Mise à jour 1999
La révolution au Palais
Est-ce qu'on a fait la révolution au Palais ? La justice est-elle
enfin arrivée au Québec? NON. Soyons justes. Depuis 6 ans,
les délais d'audition ont été raccourcis, aussi bien
en appel qu'en première instance. La compétence de la Cour
des petites créances a été augmentée. Certaines
causes - où la plupart des défenses étaient grossièrement
dilatoires - peuvent maintenant être entendues beaucoup plus rapidement.
Surtout, on a fait un effort vers la médiation en ce qui touche les
conflits entre conjoints. C'est un début.
Un début bien pusillanime. Car le nombre des procédures que
l'on peut faire valoir, la façon dont elles sont habituellement traitées,
la priorité qu'accordent le plus souvent les magistrats aux caprices
des avocats plutôt qu'aux besoins des justiciables quant on détermine
les échéanciers, tout ça a pour résultat qu'il
faut encore compter des années pour obtenir justice.
Coté fric, on a rendu plus difficile l'accès à l'assistance
judiciaire, renvoyant une partie des pauvres rejoindre la classe moyenne
dans la zone où, à cause du coût élevé
des services d'avocats, la justice est hors de portée du monde ordinaire.
Simultanément, la tribu des juristes regarde sévèrement
ceux des leurs qui osent couper les prix et offrir des services à
forfait ou à pourcentage. On prétend que l'avocat ne doit
pas avoir d'intérêt à la cause... sauf, bien sûr,
celui de présenter une facture dont le montant pourra aisément
excéder la somme en litige.
Quand le client veut y mettre le prix - les compagnies d'Assurances et,
hélas! , le gouvernement lui-même sont les champions en ce
domaine - il est encore possible de retarder l'issue d'un procès
jusqu'au désistement ou la ruine du plaideur peu fortuné,
quelle que soit la valeur du droit qu'il a à faire valoir. La justice
au Québec n'est pas vraiment accessible à tous, ce qui, dans
un État de droit, est une infamie qu'on se cache pudiquement, comme
les relations incestueuses entre avocats, comptables et gestionnaires de
compagnies qui permettent aux avocats de créer les problèmes
qu'il pourront ensuite régler pour des honoraires annuels qui au
Québec dépassent largement le milliard de dollars.

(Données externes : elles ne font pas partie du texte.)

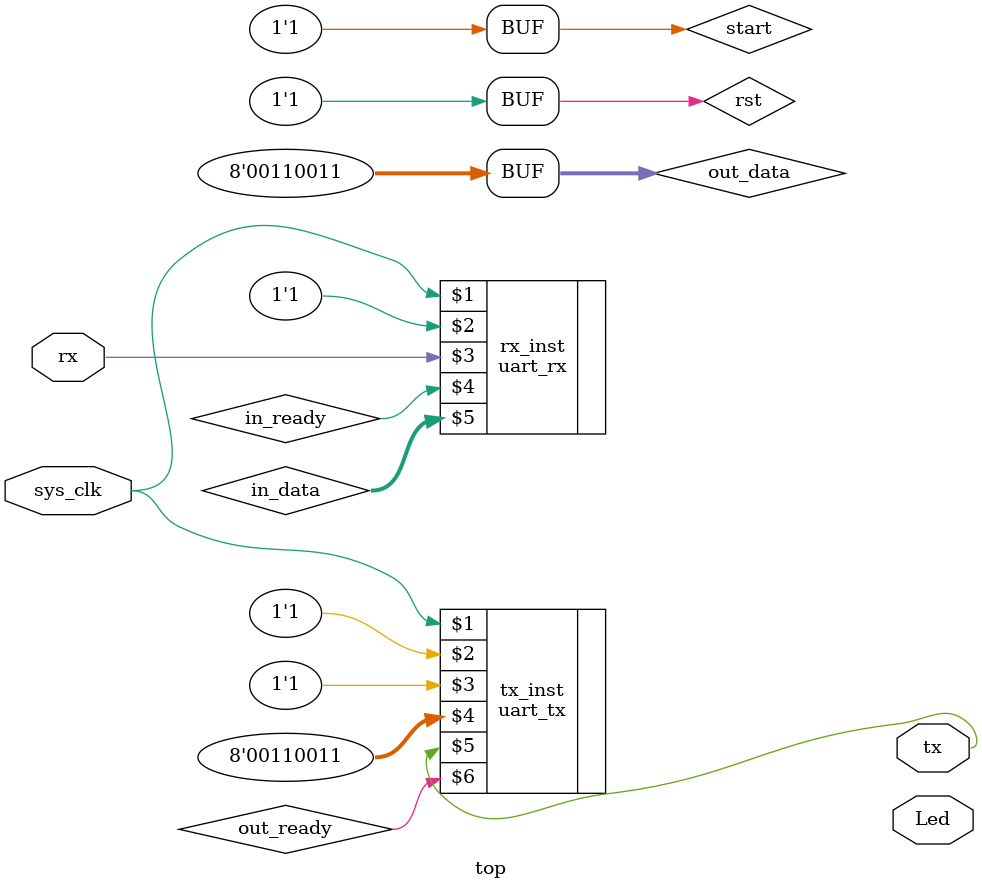
<source format=v>

`include "baudgen.vh"

module top(
  input wire sys_clk,
  input wire rx,
  output wire tx,
  output [7:0] Led
);

reg rst;
wire out_ready;
reg start;
reg [7:0] out_data;

wire in_ready;
wire [7:0] in_data;

uart_rx rx_inst(sys_clk, rst, rx, in_ready, in_data);
uart_tx tx_inst(sys_clk, rst, start, out_data, tx, out_ready);

initial begin
  rst = 1;
  start = 1;
  out_data = 'h33;
end

endmodule

</source>
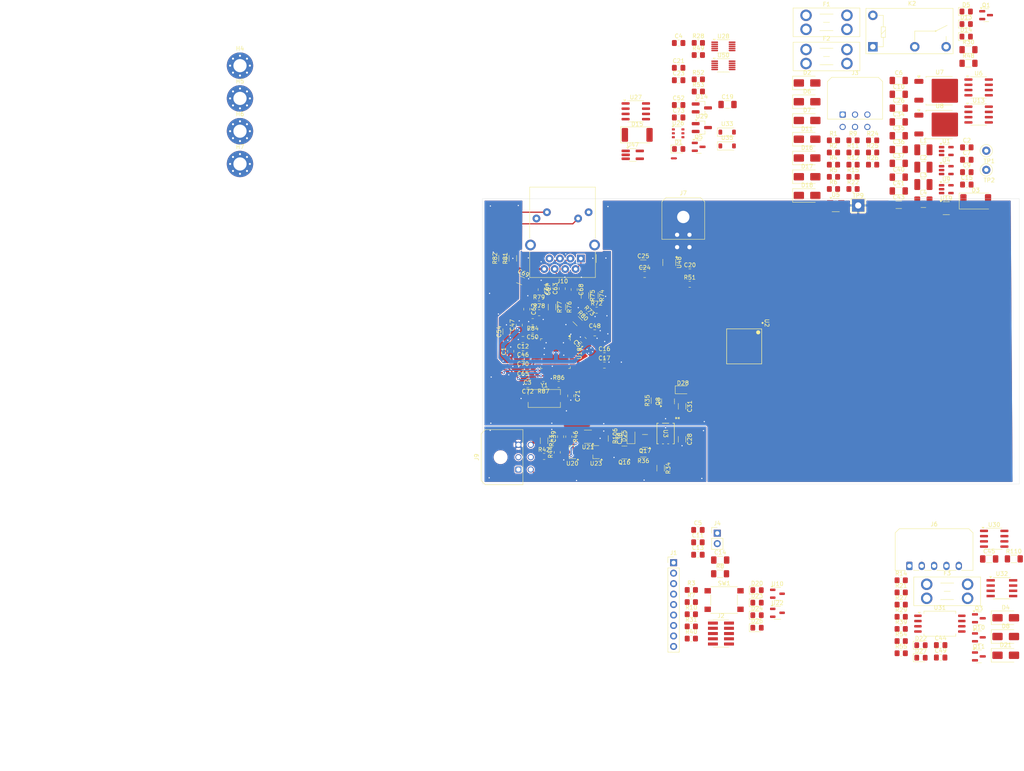
<source format=kicad_pcb>
(kicad_pcb
	(version 20241229)
	(generator "pcbnew")
	(generator_version "9.0")
	(general
		(thickness 1.6)
		(legacy_teardrops no)
	)
	(paper "A4")
	(layers
		(0 "F.Cu" signal)
		(2 "B.Cu" signal)
		(9 "F.Adhes" user "F.Adhesive")
		(11 "B.Adhes" user "B.Adhesive")
		(13 "F.Paste" user)
		(15 "B.Paste" user)
		(5 "F.SilkS" user "F.Silkscreen")
		(7 "B.SilkS" user "B.Silkscreen")
		(1 "F.Mask" user)
		(3 "B.Mask" user)
		(17 "Dwgs.User" user "User.Drawings")
		(19 "Cmts.User" user "User.Comments")
		(21 "Eco1.User" user "User.Eco1")
		(23 "Eco2.User" user "User.Eco2")
		(25 "Edge.Cuts" user)
		(27 "Margin" user)
		(31 "F.CrtYd" user "F.Courtyard")
		(29 "B.CrtYd" user "B.Courtyard")
		(35 "F.Fab" user)
		(33 "B.Fab" user)
		(39 "User.1" user)
		(41 "User.2" user)
		(43 "User.3" user)
		(45 "User.4" user)
	)
	(setup
		(pad_to_mask_clearance 0)
		(allow_soldermask_bridges_in_footprints no)
		(tenting front back)
		(pcbplotparams
			(layerselection 0x00000000_00000000_55555555_5755f5ff)
			(plot_on_all_layers_selection 0x00000000_00000000_00000000_00000000)
			(disableapertmacros no)
			(usegerberextensions no)
			(usegerberattributes yes)
			(usegerberadvancedattributes yes)
			(creategerberjobfile yes)
			(dashed_line_dash_ratio 12.000000)
			(dashed_line_gap_ratio 3.000000)
			(svgprecision 4)
			(plotframeref no)
			(mode 1)
			(useauxorigin no)
			(hpglpennumber 1)
			(hpglpenspeed 20)
			(hpglpendiameter 15.000000)
			(pdf_front_fp_property_popups yes)
			(pdf_back_fp_property_popups yes)
			(pdf_metadata yes)
			(pdf_single_document no)
			(dxfpolygonmode yes)
			(dxfimperialunits yes)
			(dxfusepcbnewfont yes)
			(psnegative no)
			(psa4output no)
			(plot_black_and_white yes)
			(sketchpadsonfab no)
			(plotpadnumbers no)
			(hidednponfab no)
			(sketchdnponfab yes)
			(crossoutdnponfab yes)
			(subtractmaskfromsilk no)
			(outputformat 1)
			(mirror no)
			(drillshape 0)
			(scaleselection 1)
			(outputdirectory "C:/Users/turtl/Downloads/2.1/fab/")
		)
	)
	(net 0 "")
	(net 1 "/Ethernet/+3.3VA")
	(net 2 "/Ethernet/GNDA")
	(net 3 "Net-(U5-VCAP)")
	(net 4 "/GLV PSU/GLV+")
	(net 5 "GND")
	(net 6 "+3.3V")
	(net 7 "Net-(U2-VCORE)")
	(net 8 "LV+")
	(net 9 "+5V")
	(net 10 "Net-(U27-FB)")
	(net 11 "Net-(D1-K)")
	(net 12 "Net-(D15-K)")
	(net 13 "/Main Current Hall Sensing/1.8VA")
	(net 14 "Net-(D5-K)")
	(net 15 "Net-(D25-A)")
	(net 16 "/PWM sig bank 1/o-")
	(net 17 "/PWM sig bank 1/i+ 5V")
	(net 18 "+3V3")
	(net 19 "/PWM sig bank 1/o+")
	(net 20 "Net-(U21-VCAP)")
	(net 21 "/HRLV interface/GND")
	(net 22 "/HRLV interface/+5V")
	(net 23 "Net-(D22-K)")
	(net 24 "Net-(U28-Ain+)")
	(net 25 "Net-(C62-Pad1)")
	(net 26 "Net-(U18-1V2O)")
	(net 27 "Net-(J10-RCT)")
	(net 28 "Net-(J10-TCT)")
	(net 29 "Net-(U18-TOCAP)")
	(net 30 "Net-(U18-XO)")
	(net 31 "Net-(C72-Pad1)")
	(net 32 "Net-(U50-Ain+)")
	(net 33 "Net-(D2-K)")
	(net 34 "Net-(D17-A)")
	(net 35 "Net-(D3-K)")
	(net 36 "/HRLV interface/HRLV_LV+")
	(net 37 "Net-(D4-K)")
	(net 38 "unconnected-(D5-A-Pad2)")
	(net 39 "Net-(D6-K)")
	(net 40 "Net-(D7-K)")
	(net 41 "/HRLV interface/HRLV_IL")
	(net 42 "Net-(D8-K)")
	(net 43 "Net-(D11-A)")
	(net 44 "Net-(D13-A)")
	(net 45 "Net-(D14-A)")
	(net 46 "Net-(D16-A)")
	(net 47 "Net-(D16-K)")
	(net 48 "Net-(D18-K)")
	(net 49 "Net-(D20-K)")
	(net 50 "unconnected-(D20-A-Pad2)")
	(net 51 "Net-(D21-A)")
	(net 52 "Net-(D21-K)")
	(net 53 "Net-(D23-K)")
	(net 54 "unconnected-(D23-A-Pad2)")
	(net 55 "unconnected-(D24-A-Pad2)")
	(net 56 "Net-(D24-K)")
	(net 57 "Net-(D25-K)")
	(net 58 "unconnected-(D26-A-Pad2)")
	(net 59 "Net-(D26-K)")
	(net 60 "Net-(D27-A)")
	(net 61 "/PWM sig bank 1/i1")
	(net 62 "Net-(D28-K)")
	(net 63 "/GLV+")
	(net 64 "/GLV-")
	(net 65 "unconnected-(J1-Pin_9-Pad9)")
	(net 66 "/UART_UI_TX")
	(net 67 "/SWCLK")
	(net 68 "/XDS_3v_supply")
	(net 69 "/XDS_5v_supply")
	(net 70 "/reset")
	(net 71 "/UART_UI_RX")
	(net 72 "/XDS_TMS_SWDIO")
	(net 73 "unconnected-(J2-Pin_8-Pad8)")
	(net 74 "unconnected-(J2-Pin_6-Pad6)")
	(net 75 "/G_IL_O")
	(net 76 "/G_CAN_L")
	(net 77 "/G_IL_I")
	(net 78 "/G_CAN_H")
	(net 79 "/HRLV interface/HRLV_CAN_H")
	(net 80 "/HRLV interface/HRLV_CAN_L")
	(net 81 "/MCHall_Pwr_O")
	(net 82 "/MCHall_imprecise_I")
	(net 83 "/MCHall_percise_I")
	(net 84 "/MCHall_GND_O")
	(net 85 "/PWM sig bank 1/o4")
	(net 86 "/PWM sig bank 1/o1")
	(net 87 "/PWM sig bank 1/o2")
	(net 88 "/PWM sig bank 1/o3")
	(net 89 "unconnected-(J10-NC-PadR7)")
	(net 90 "/Ethernet/RD+")
	(net 91 "Net-(J10-PadL3)")
	(net 92 "Net-(J10-PadL2)")
	(net 93 "/Ethernet/RD-")
	(net 94 "Net-(Q3-E)")
	(net 95 "Net-(Q3-C)")
	(net 96 "Net-(Q5-E)")
	(net 97 "Net-(Q8-E)")
	(net 98 "Net-(Q10-C)")
	(net 99 "Net-(Q10-E)")
	(net 100 "Net-(Q16-E)")
	(net 101 "Net-(Q16-C)")
	(net 102 "Net-(Q16-B)")
	(net 103 "Net-(U13-STBY)")
	(net 104 "Net-(U19-EN)")
	(net 105 "Net-(U5-OV)")
	(net 106 "Net-(U2-PA2_ROSC)")
	(net 107 "Net-(U5-EN{slash}UVLO)")
	(net 108 "Net-(U1-EN)")
	(net 109 "unconnected-(R22-Pad2)")
	(net 110 "Net-(U13-TXD)")
	(net 111 "Net-(U13-RXD)")
	(net 112 "unconnected-(R24-Pad2)")
	(net 113 "Net-(U6-STBY)")
	(net 114 "Net-(R34-Pad1)")
	(net 115 "Net-(R35-Pad1)")
	(net 116 "Net-(U30-STBY)")
	(net 117 "Net-(R42-Pad1)")
	(net 118 "Net-(U21-OV)")
	(net 119 "Net-(U21-EN{slash}UVLO)")
	(net 120 "Net-(U48-EN)")
	(net 121 "/Ethernet/TD-")
	(net 122 "/Ethernet/TD+")
	(net 123 "/Ethernet/TX+")
	(net 124 "/Ethernet/TX-")
	(net 125 "Net-(U18-ACTLED)")
	(net 126 "Net-(U18-LINKLED)")
	(net 127 "Net-(U18-EXRES1)")
	(net 128 "Net-(U18-XI{slash}CLKIN)")
	(net 129 "unconnected-(U2-PB6-Pad58)")
	(net 130 "unconnected-(U2-PB4-Pad52)")
	(net 131 "unconnected-(U2-PB17_A1_4-Pad14)")
	(net 132 "unconnected-(U2-PA25_A0_2-Pad26)")
	(net 133 "unconnected-(U2-PA1-Pad34)")
	(net 134 "unconnected-(U2-PA4_LFXOUT-Pad44)")
	(net 135 "unconnected-(U2-PB7-Pad59)")
	(net 136 "unconnected-(U2-PA27_A0_0_CAN_RX-Pad31)")
	(net 137 "unconnected-(U2-PB21-Pad20)")
	(net 138 "unconnected-(U2-PA11-Pad57)")
	(net 139 "unconnected-(U2-PA7-Pad49)")
	(net 140 "unconnected-(U2-PA15_A1_0-Pad8)")
	(net 141 "unconnected-(U2-PB26-Pad28)")
	(net 142 "unconnected-(U2-PB10-Pad62)")
	(net 143 "unconnected-(U2-PB16-Pad4)")
	(net 144 "unconnected-(U2-PA5_HFXIN-Pad45)")
	(net 145 "unconnected-(U2-PA0-Pad33)")
	(net 146 "unconnected-(U2-PB19_A1_6-Pad16)")
	(net 147 "unconnected-(U2-PA26_A0_1_CAN_TX-Pad30)")
	(net 148 "unconnected-(U2-PA24_A0_3-Pad25)")
	(net 149 "unconnected-(U2-PB18_A1_5-Pad15)")
	(net 150 "unconnected-(U2-PB22-Pad21)")
	(net 151 "unconnected-(U2-PB9-Pad61)")
	(net 152 "unconnected-(U2-PA8-Pad54)")
	(net 153 "unconnected-(U2-PB11-Pad63)")
	(net 154 "unconnected-(U2-PA31-Pad39)")
	(net 155 "/spi1.MOSI{slash}PICO")
	(net 156 "unconnected-(U2-PB24_A0_5-Pad23)")
	(net 157 "unconnected-(U2-PB2-Pad50)")
	(net 158 "unconnected-(U2-PB20_A0_6-Pad19)")
	(net 159 "unconnected-(U2-PB23-Pad22)")
	(net 160 "unconnected-(U2-PB8-Pad60)")
	(net 161 "unconnected-(U2-PA23_VREF+-Pad24)")
	(net 162 "unconnected-(U2-PB5-Pad53)")
	(net 163 "unconnected-(U2-PA10-Pad56)")
	(net 164 "unconnected-(U2-PB12-Pad64)")
	(net 165 "/spi1.SCLK")
	(net 166 "unconnected-(U2-PB13-Pad1)")
	(net 167 "unconnected-(U2-PA3_LFXIN-Pad43)")
	(net 168 "unconnected-(U2-PB0-Pad47)")
	(net 169 "/SWDIO")
	(net 170 "unconnected-(U2-PB1-Pad48)")
	(net 171 "unconnected-(U2-PA21_A1_7_VREF--Pad17)")
	(net 172 "unconnected-(U2-PA9-Pad55)")
	(net 173 "unconnected-(U2-PB14-Pad2)")
	(net 174 "unconnected-(U2-PB27-Pad29)")
	(net 175 "unconnected-(U2-PA29-Pad36)")
	(net 176 "/spi1.MISO{slash}POCI")
	(net 177 "unconnected-(U2-PA30-Pad37)")
	(net 178 "unconnected-(U2-PB15-Pad3)")
	(net 179 "unconnected-(U2-PA22_A0_7-Pad18)")
	(net 180 "unconnected-(U2-PA6_HFXOUT-Pad46)")
	(net 181 "unconnected-(U2-PA28-Pad35)")
	(net 182 "unconnected-(U2-PB3-Pad51)")
	(net 183 "unconnected-(U2-PB25_A0_4-Pad27)")
	(net 184 "Net-(U5-GATE)")
	(net 185 "unconnected-(U5-Pad3)")
	(net 186 "Net-(U5-SRC)")
	(net 187 "/HRLV interface/CAN_RX")
	(net 188 "/HRLV interface/CAN_TX")
	(net 189 "unconnected-(U10-V_{OUT}-Pad2)")
	(net 190 "Net-(U14-G)")
	(net 191 "Net-(U14-S)")
	(net 192 "unconnected-(U18-NC-Pad46)")
	(net 193 "/MOSI{slash}PICO")
	(net 194 "unconnected-(U18-PMODE1-Pad44)")
	(net 195 "unconnected-(U18-RSVD-Pad39)")
	(net 196 "/SCLK")
	(net 197 "unconnected-(U18-NC-Pad13)")
	(net 198 "unconnected-(U18-RSVD-Pad41)")
	(net 199 "unconnected-(U18-DUPLED-Pad26)")
	(net 200 "/cs_eth")
	(net 201 "unconnected-(U18-RSVD-Pad40)")
	(net 202 "unconnected-(U18-RSVD-Pad42)")
	(net 203 "unconnected-(U18-NC-Pad12)")
	(net 204 "/MISO{slash}POCI")
	(net 205 "unconnected-(U18-PMODE0-Pad45)")
	(net 206 "/irq")
	(net 207 "unconnected-(U18-VBG-Pad18)")
	(net 208 "unconnected-(U18-DNC-Pad7)")
	(net 209 "unconnected-(U18-PMODE2-Pad43)")
	(net 210 "unconnected-(U18-NC-Pad47)")
	(net 211 "unconnected-(U18-SPDLED-Pad24)")
	(net 212 "unconnected-(U18-RSVD-Pad38)")
	(net 213 "unconnected-(U18-RSVD-Pad23)")
	(net 214 "Net-(U20-G)")
	(net 215 "Net-(U20-S)")
	(net 216 "unconnected-(U21-Pad3)")
	(net 217 "unconnected-(U22-V_{OUT}-Pad2)")
	(net 218 "unconnected-(U26-NC-Pad1)")
	(net 219 "/spi1.cs_percise")
	(net 220 "Net-(U29-D)")
	(net 221 "Net-(U29-G)")
	(net 222 "Net-(U30-TXD)")
	(net 223 "Net-(U30-RXD)")
	(net 224 "/HRLV interface/IL_PRESENCE")
	(net 225 "/HRLV interface/HRLV_PRESENCE")
	(net 226 "unconnected-(U48-NC-Pad4)")
	(net 227 "/spi1.cs_impercise")
	(net 228 "/Ethernet/RX+")
	(net 229 "/Ethernet/RX-")
	(net 230 "/Ethernet/RX_1+")
	(net 231 "/Ethernet/RX_1-")
	(net 232 "unconnected-(J10-PadSH)")
	(net 233 "unconnected-(J10-PadSH)_1")
	(footprint "TestPoint:TestPoint_Loop_D2.50mm_Drill1.0mm_LowProfile" (layer "F.Cu") (at 253.615 51.04))
	(footprint "Capacitor_SMD:C_0805_2012Metric_Pad1.18x1.45mm_HandSolder" (layer "F.Cu") (at 138.227461 95.039132 90))
	(footprint "Resistor_SMD:R_0805_2012Metric_Pad1.20x1.40mm_HandSolder" (layer "F.Cu") (at 182.05 164.75))
	(footprint "Capacitor_SMD:C_0805_2012Metric_Pad1.18x1.45mm_HandSolder" (layer "F.Cu") (at 248.885 48.58))
	(footprint "Package_TO_SOT_SMD:TSOT-23-5" (layer "F.Cu") (at 243.905 55.715))
	(footprint "Resistor_SMD:R_0805_2012Metric_Pad1.20x1.40mm_HandSolder" (layer "F.Cu") (at 221.285 52.72))
	(footprint "LED_SMD:LED_0805_2012Metric_Pad1.15x1.40mm_HandSolder" (layer "F.Cu") (at 248.74 18.695))
	(footprint "Capacitor_SMD:C_0805_2012Metric_Pad1.18x1.45mm_HandSolder" (layer "F.Cu") (at 155.875 92.325001 135))
	(footprint "Capacitor_SMD:C_0805_2012Metric_Pad1.18x1.45mm_HandSolder" (layer "F.Cu") (at 158.625 90.575001))
	(footprint "Capacitor_SMD:C_0805_2012Metric_Pad1.18x1.45mm_HandSolder" (layer "F.Cu") (at 145.625 80.075001 -90))
	(footprint "Resistor_SMD:R_0805_2012Metric_Pad1.20x1.40mm_HandSolder" (layer "F.Cu") (at 146.331249 120.5625))
	(footprint "Package_SO:SOIC-8_3.9x4.9mm_P1.27mm" (layer "F.Cu") (at 251.755 31.03))
	(footprint "zzLocalLibraries-Footprints:U_SO6_11-4L1_TOS-M" (layer "F.Cu") (at 175.8125 115 -90))
	(footprint "Capacitor_SMD:C_1206_3216Metric_Pad1.33x1.80mm_HandSolder" (layer "F.Cu") (at 189.06 145.695))
	(footprint "Package_TO_SOT_SMD:TO-252-2" (layer "F.Cu") (at 242.295 31.845))
	(footprint "Resistor_SMD:R_1206_3216Metric_Pad1.30x1.75mm_HandSolder" (layer "F.Cu") (at 158.525 81.525001 -90))
	(footprint "Resistor_SMD:R_0805_2012Metric_Pad1.20x1.40mm_HandSolder" (layer "F.Cu") (at 226.035 43.87))
	(footprint "Diode_SMD:D_0805_2012Metric_Pad1.15x1.40mm_HandSolder" (layer "F.Cu") (at 237.765 166.355))
	(footprint "Resistor_SMD:R_1206_3216Metric_Pad1.30x1.75mm_HandSolder" (layer "F.Cu") (at 249.295 21.87))
	(footprint "Capacitor_SMD:C_0805_2012Metric_Pad1.18x1.45mm_HandSolder" (layer "F.Cu") (at 160.960817 98.4))
	(footprint "Capacitor_SMD:C_1206_3216Metric_Pad1.33x1.80mm_HandSolder" (layer "F.Cu") (at 254.31 145.43))
	(footprint "Package_TO_SOT_SMD:SOT-23" (layer "F.Cu") (at 251.81 169.075))
	(footprint "Capacitor_SMD:C_1206_3216Metric_Pad1.33x1.80mm_HandSolder" (layer "F.Cu") (at 170.4 73.8))
	(footprint "Package_TO_SOT_SMD:SOT-23-3" (layer "F.Cu") (at 202.94 153.875))
	(footprint "LED_SMD:LED_0805_2012Metric_Pad1.15x1.40mm_HandSolder" (layer "F.Cu") (at 248.74 15.655))
	(footprint "NetTie:NetTie-2_SMD_Pad2.0mm" (layer "F.Cu") (at 158.125 95.575001 135))
	(footprint "Capacitor_SMD:C_0805_2012Metric_Pad1.18x1.45mm_HandSolder" (layer "F.Cu") (at 141.200001 92.181783 180))
	(footprint "Diode_SMD:D_SOD-123" (layer "F.Cu") (at 190.745 45.225))
	(footprint "Capacitor_SMD:C_0805_2012Metric_Pad1.18x1.45mm_HandSolder" (layer "F.Cu") (at 178.97 26.275))
	(footprint "TestPoint:TestPoint_Loop_D2.50mm_Drill1.0mm_LowProfile" (layer "F.Cu") (at 253.615 46.39))
	(footprint "Diode_SMD:D_SMA"
		(layer "F.Cu")
		(uuid "325e6bb4-3844-4bee-8cdc-64cb44e9f0ab")
		(at 210.14 52.7)
		(descr "Diode SMA (DO-214AC)")
		(tags "Diode SMA (DO-214AC)")
		(property "Reference" "D17"
			(at 0 -2.5 0)
			(layer "F.SilkS")
			(uuid "bdeb9910-5d4e-4d65-8fae-3ba418bb92f0")
			(effects
				(font
					(size 1 1)
					(thickness 0.15)
				)
			)
		)
		(property "Value" "ES1D"
			(at 0 2.6 0)
			(layer "F.Fab")
			(uuid "3d7590b7-047c-4503-9cdc-a3bb767c3415")
			(effects
				(font
					(size 1 1)
					(thickness 0.15)
				)
			)
		)
		(property "Datasheet" ""
			(at 0 0 0)
			(unlocked yes)
			(layer "F.Fab")
			(hide yes)
			(uuid "aa49edd9-84ff-4470-a87f-bc4cab2bd4d7")
			(effects
				(font
					(size 1.27 1.27)
					(thickness 0.15)
				)
			)
		)
		(property "Description" "Schottky diode, small symbol"
			(at 0 0 0)
			(unlocked yes)
			(layer "F.Fab")
			(hide yes)
			(uuid "c61c4b52-5a5b-4a46-afb4-0c5d8c87c4ba")
			(effects
				(font
					(size 1.27 1.27)
					(thickness 0.15)
				)
			)
		)
		(property "mouser" "https://www.mouser.com/ProductDetail/onsemi-Fairchild/ES1C?qs=sGAEpiMZZMtbRapU8LlZDwxyh3P6uVi9ZaZE%252B629d7E%3D"
			(at 0 0 0)
			(unlocked yes)
			(layer "F.Fab")
			(hide yes)
			(uuid "59b7b0f5-3845-4025-a57f-af907bd0f6e9")
			(effects
				(font
					(size 1 1)
					(thickness 0.15)
				)
			)
		)
		(property "unit x10" "0.086"
			(at 0 0 0)
	
... [1456662 chars truncated]
</source>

Je m'amuse beaucoup, depuis quelques années, à poser ce dilemme
aux avocats de ma connaissance. Si l'avocat joue un rôle déterminant
dans notre système judiciaire et que son talent et sa compétence
ont un impact réel sur le sort des causes en litige, n'est-ce pas
un déni de justice que certains justiciables, parce qu'ils en ont
les moyens, puissent s'offrir les services des meilleurs avocats et donc
biaiser la justice en leur faveur ? Mais si, d'autre part, la justice suit
impeccablement son cours au vu des faits et de la loi - et donne raison
à qui a raison sans égard au talent de l'avocat - pourquoi
diable, devrait-on payer collectivement un milliard par année pour
les services de gens qui ne modifient pas le résultat des procès?
La comparaison est incontournable entre la tribu des avocats et les types
à gros bras qui offrent de protéger vos vitrines de la casse;
on sent confusément que nos droits et les vitrines seraient mieux
gardés si ces gens n'existaient simplement pas..
La solution proposée en 1992 est toujours d'actualité.